Document text —
Meet Dr. Concepcion
Waldo Concepcion, MD, FACS, is director of Pediatric Kidney Transplantation at Lucile Packard Children’s Hospital and professor of surgery at Stanford School of Medicine. He performs more than 30 transplant surgeries each year and conducts research to improve both surgical techniques and quality of life for patients, throughout their childhood and into adulthood.
Why did you become a doctor?
I always wanted to be a surgeon, even when I was young. My parents were missionaries — my father worked in lumber and my mother taught crafts — so we were brought up to believe in the importance of helping others.
How did you get started in the field of transplantation?
I was fortunate to have trained and worked alongside some of the most brilliant pioneers in transplantation. I started out with Leonard Bailey, MD, at Loma Linda University Medical Center. Back then, babies born with hypoplastic left heart syndrome — the so-called “blue babies” — had terrible outcomes. Dr. Bailey spent more than a year researching how to improve the procedure to treat this condition and made history when he transplanted the heart of a baboon into Baby Fae.

The data —

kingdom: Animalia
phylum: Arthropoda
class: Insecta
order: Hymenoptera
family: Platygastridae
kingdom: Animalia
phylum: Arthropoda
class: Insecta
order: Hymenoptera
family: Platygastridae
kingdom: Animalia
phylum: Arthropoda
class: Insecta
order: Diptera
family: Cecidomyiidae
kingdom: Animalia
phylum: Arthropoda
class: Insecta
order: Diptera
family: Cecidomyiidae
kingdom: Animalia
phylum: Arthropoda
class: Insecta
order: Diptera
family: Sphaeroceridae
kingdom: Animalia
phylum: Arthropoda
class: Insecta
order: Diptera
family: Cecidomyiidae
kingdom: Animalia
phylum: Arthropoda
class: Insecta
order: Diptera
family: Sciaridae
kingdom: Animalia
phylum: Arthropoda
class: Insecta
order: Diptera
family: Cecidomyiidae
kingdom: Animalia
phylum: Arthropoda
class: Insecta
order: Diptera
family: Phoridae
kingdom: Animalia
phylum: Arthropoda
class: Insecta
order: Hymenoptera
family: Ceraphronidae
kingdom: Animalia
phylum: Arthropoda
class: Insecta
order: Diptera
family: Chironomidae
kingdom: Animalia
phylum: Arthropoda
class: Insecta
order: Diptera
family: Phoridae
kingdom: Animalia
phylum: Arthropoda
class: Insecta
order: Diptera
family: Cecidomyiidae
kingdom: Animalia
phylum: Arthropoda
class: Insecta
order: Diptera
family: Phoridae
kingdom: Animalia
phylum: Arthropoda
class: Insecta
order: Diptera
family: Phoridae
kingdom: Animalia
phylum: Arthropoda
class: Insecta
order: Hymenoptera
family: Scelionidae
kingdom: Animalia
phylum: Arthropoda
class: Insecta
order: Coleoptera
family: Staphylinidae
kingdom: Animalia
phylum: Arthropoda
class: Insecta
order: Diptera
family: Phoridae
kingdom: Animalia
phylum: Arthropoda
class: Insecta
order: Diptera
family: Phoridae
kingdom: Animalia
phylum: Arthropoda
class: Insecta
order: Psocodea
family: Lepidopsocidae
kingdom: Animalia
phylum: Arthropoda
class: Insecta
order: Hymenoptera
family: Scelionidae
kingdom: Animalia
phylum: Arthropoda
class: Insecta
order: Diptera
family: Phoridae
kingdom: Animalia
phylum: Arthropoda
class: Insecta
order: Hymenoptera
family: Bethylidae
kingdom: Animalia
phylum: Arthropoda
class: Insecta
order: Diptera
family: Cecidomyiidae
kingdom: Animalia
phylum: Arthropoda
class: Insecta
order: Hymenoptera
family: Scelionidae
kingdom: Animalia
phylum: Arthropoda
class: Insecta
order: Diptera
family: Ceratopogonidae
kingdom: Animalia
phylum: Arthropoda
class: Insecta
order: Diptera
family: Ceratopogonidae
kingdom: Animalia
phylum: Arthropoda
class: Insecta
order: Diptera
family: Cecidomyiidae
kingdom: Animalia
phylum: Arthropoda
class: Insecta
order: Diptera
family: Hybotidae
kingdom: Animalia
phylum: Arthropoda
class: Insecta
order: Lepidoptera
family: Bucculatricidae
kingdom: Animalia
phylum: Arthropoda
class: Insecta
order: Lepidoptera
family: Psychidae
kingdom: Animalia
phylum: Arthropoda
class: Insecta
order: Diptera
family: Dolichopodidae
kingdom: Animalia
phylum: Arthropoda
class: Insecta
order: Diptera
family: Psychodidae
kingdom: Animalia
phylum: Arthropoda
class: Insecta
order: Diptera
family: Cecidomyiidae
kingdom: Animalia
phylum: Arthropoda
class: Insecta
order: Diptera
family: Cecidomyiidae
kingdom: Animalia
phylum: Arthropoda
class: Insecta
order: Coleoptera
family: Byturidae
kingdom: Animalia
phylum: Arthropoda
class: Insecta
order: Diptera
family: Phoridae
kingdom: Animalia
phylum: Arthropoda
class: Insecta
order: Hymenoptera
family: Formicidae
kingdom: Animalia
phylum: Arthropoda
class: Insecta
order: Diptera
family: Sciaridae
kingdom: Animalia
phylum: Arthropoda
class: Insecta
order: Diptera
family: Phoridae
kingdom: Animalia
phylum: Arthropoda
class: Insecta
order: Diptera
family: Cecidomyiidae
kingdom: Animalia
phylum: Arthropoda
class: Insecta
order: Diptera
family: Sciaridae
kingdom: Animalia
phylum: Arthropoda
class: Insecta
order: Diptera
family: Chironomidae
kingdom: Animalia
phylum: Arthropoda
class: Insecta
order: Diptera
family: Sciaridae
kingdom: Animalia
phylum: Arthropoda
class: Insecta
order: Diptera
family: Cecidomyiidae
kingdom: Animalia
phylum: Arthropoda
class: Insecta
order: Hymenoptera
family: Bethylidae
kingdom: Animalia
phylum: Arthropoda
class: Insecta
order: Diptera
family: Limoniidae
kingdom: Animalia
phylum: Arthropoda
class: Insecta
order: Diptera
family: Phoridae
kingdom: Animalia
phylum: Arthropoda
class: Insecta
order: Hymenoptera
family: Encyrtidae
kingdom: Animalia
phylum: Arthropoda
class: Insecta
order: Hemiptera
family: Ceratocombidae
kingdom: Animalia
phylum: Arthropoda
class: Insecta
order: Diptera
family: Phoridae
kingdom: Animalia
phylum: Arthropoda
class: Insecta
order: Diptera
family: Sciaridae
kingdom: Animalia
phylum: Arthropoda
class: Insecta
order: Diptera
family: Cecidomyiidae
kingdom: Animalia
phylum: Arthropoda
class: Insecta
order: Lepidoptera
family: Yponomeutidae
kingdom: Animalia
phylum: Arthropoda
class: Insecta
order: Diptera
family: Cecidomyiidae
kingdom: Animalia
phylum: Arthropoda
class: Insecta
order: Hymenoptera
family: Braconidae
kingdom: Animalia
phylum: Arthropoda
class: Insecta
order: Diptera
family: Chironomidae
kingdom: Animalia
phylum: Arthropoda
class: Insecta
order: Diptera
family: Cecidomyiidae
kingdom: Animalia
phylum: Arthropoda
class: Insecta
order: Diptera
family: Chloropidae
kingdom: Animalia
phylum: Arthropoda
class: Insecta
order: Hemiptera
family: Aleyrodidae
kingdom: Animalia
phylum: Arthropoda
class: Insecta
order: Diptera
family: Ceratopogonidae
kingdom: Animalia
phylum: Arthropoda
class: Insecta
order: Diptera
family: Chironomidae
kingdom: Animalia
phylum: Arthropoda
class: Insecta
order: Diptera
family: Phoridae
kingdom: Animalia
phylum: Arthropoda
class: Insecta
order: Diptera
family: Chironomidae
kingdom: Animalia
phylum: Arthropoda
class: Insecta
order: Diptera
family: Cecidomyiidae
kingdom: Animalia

What to do —
- a) List every hospital, school, or medical center named in the Dr. Concepcion interview.
- b) Using the Dr. Concepcion interview, say whether each statement agrees with it: (i) Dr. Concepcion performs more than 30 transplant surgeries each year. (ii) Dr. Concepcion's father taught crafts. (iii) Dr. Bailey transplanted a baboon's heart into Baby Fae.

Answers to the problems —
- a)
Lucile Packard Children’s Hospital
Stanford School of Medicine
Loma Linda University Medical Center

- b)
(i) Yes: "He performs more than 30 transplant surgeries each year"
(ii) No: "my father worked in lumber and my mother taught crafts"
(iii) Yes: "made history when he transplanted the heart of a baboon into Baby Fae"